Protein enrichment at vertices of tethered vacuoles. Reaction inhibitors, including 50 ng/μl excess Sec17p, 60 ng/μl anti-Vam3 Fab, 600 ng/μl recombinant Gyp1p, 500 μM jasplakinolide, 15 μM PX domain, 500 μM latrunculin B, and 5 μM full-length Vam7p were added to docking assays (see Materials and methods) with GFP-tagged proteins as indicated. After incubation, vacuoles were observed by fluorescence microscopy and images were acquired in GFP and rhodamine channels. Vacuole clusters from random fields were analyzed and ratio values of GFP:FM4–64 were generated from outside edge membranes (black) and vertex membranes (red). An average of 200 normalized ratio values for each treatment were plotted against their percentile (cumulative distribution plot).

Figure 5.

Statistical analysis of the effects of fusion inhibitors on protein enrichment at vertices. The bars show geometric means and 95% confidence intervals for the data sets that are shown as CD plots in Fig. 4. Shading indicates a treatment that causes statistically significant (P < 0.0006) partial or complete inhibition of vertex enrichment, compared with the corresponding “no inhibitor” condition (see Materials and methods).

Figure 6.

Deletion of the v-SNARE Nyv1p has no effect on the localization of other SNAREs. (A) GFP-Nyv1p vacuoles were subject to in vitro docking assay and ratiometric fluorescence microscopy analysis, as described in Materials and methods. The GFP:FM4–64 ratio values were generated for outside edge membranes (red curves) and vertex membranes (black curves), and plotted against their percentile. (B) Trans-pairing of SNAREs. Trans-SNARE pairing was assayed directly using purified vacuoles from four strains: (1) VTI1-GFP, NYV1, pep4–3; (2) HA ₃-VAM3, NYV1, pep4::HIS3; (3) VTI1-GFP, pep4::HIS3, nyv1::URA3; and (4) HA ₃-VAM3, pep4::HIS3, nyv1::URA3. After a 60-min fusion reaction, membranes were dissolved in Triton X-100, and Vti1-GFP was immunoprecipitated by immobilized antibody to GFP (unpublished data).
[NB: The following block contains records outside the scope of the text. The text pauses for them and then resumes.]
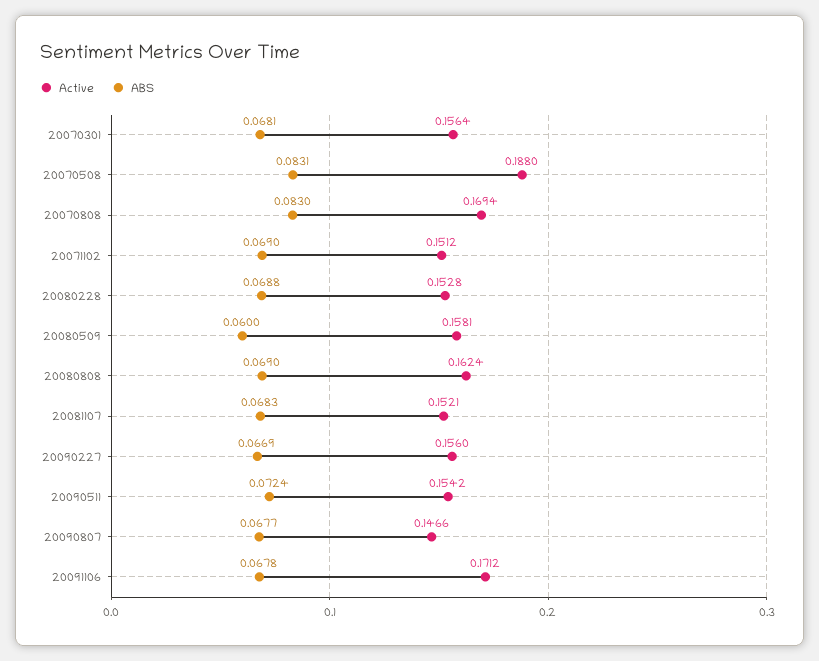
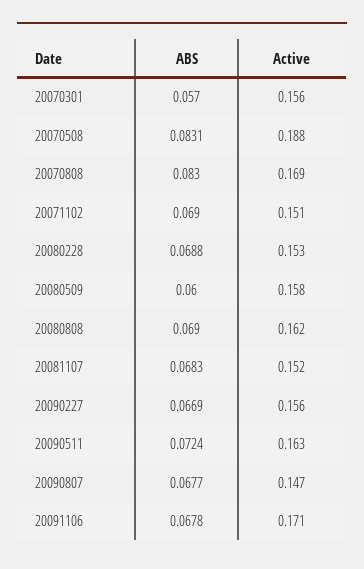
  {
    "Active": {
      "20070301": 0.1564,
      "20070508": 0.188,
      "20070808": 0.1694,
      "20071102": 0.1512,
      "20080228": 0.1528,
      "20080509": 0.1581,
      "20080808": 0.1624,
      "20081107": 0.1521,
      "20090227": 0.156,
-     "20090511": 0.1542,
+     "20090511": 0.163,
      "20090807": 0.1466,
      "20091106": 0.1712
    },
    "ABS": {
-     "20070301": 0.0681,
+     "20070301": 0.057,
      "20070508": 0.0831,
      "20070808": 0.083,
      "20071102": 0.069,
      "20080228": 0.0688,
      "20080509": 0.06,
      "20080808": 0.069,
      "20081107": 0.0683,
      "20090227": 0.0669,
      "20090511": 0.0724,
      "20090807": 0.0677,
      "20091106": 0.0678
    }
  }

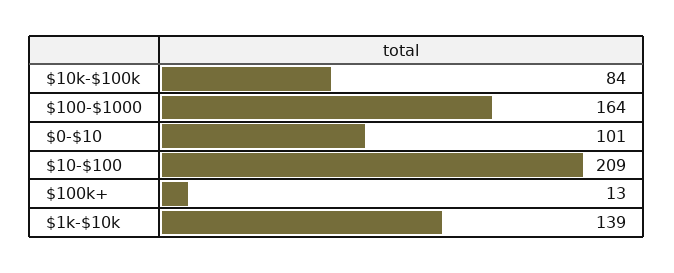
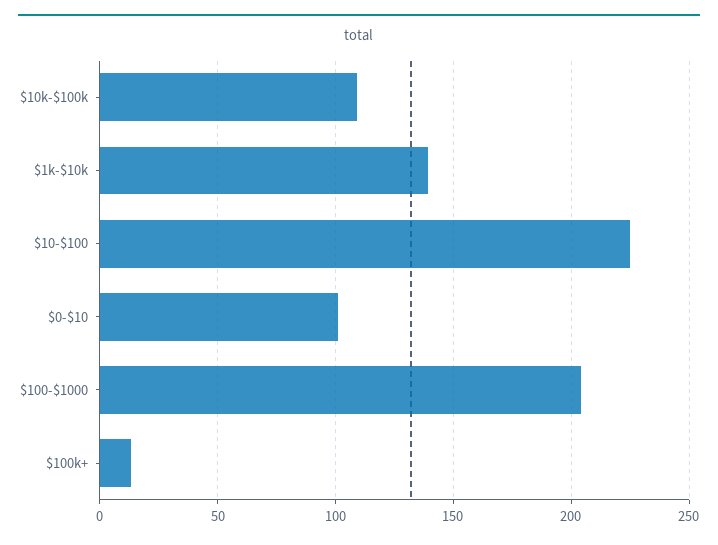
  {
-   "$10k-$100k": 84,
+   "$10k-$100k": 110,
-   "$100-$1000": 164,
+   "$100-$1000": 205,
    "$0-$10": 101,
-   "$10-$100": 209,
+   "$10-$100": 225,
    "$100k+": 13,
    "$1k-$10k": 139
  }

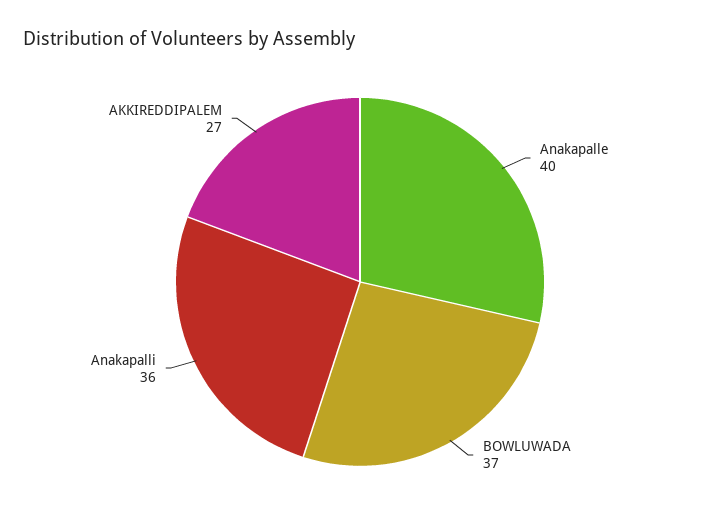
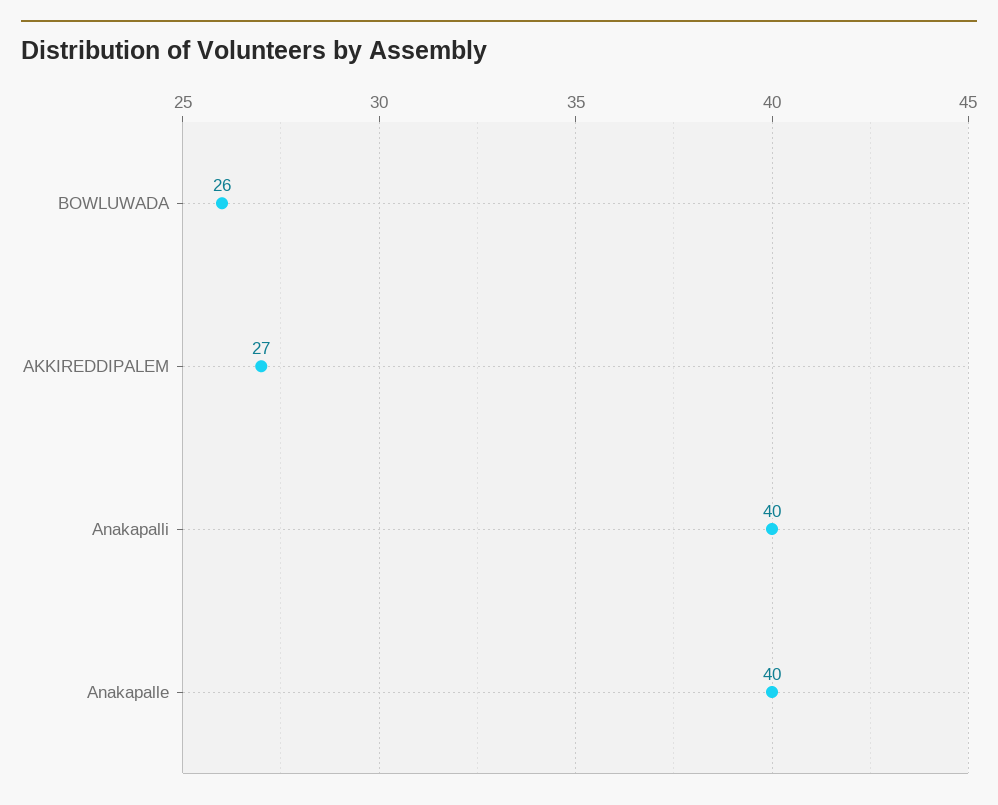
  {
    "Anakapalle": 40,
-   "BOWLUWADA": 37,
+   "BOWLUWADA": 26,
-   "Anakapalli": 36,
+   "Anakapalli": 40,
    "AKKIREDDIPALEM": 27
  }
Trans-associated HA-Vam3p was detected by immunoblot and quantified by densitometry as a percentage of the total HA-Vam3p in the sample. Recombinant Gyp1–46p (0.4 μg/ml) was added where indicated (lane 3). To determine the level of background association, detergent extracts of reactions with ATP and single vacuole populations were prepared and mixed before immunoprecipitation (lane 4). (C) Vacuoles were isolated from nvy1Δ strains with GFP-tagged Vam3p or Vam7p and assayed for protein localization during docking as above (Fig. 4).

Figure 7.

Ypt7p and Vps33p colocalization at vertex sites. GFP-Ypt7p and Vps33-mRFP were quantified at vertex sites under docking conditions in the absence (open circles) or presence (filled circles) of PX domain. Lines show linear fits to log-transformed intensity data and 99% confidence intervals for the best-fit lines. The upper fit is to the control samples (open circles) and the lower fit is to the PX domain-treated samples (filled circles). The data are pooled from three independent experiments; interexperimental variation did not significantly influence the results.

Figure 8.

Working model of vertex ring assembly. See text for details. Solid black arrows indicate a strict hierarchical requirement for vertex enrichment. Dotted arrows indicate partial influences on vertex enrichment.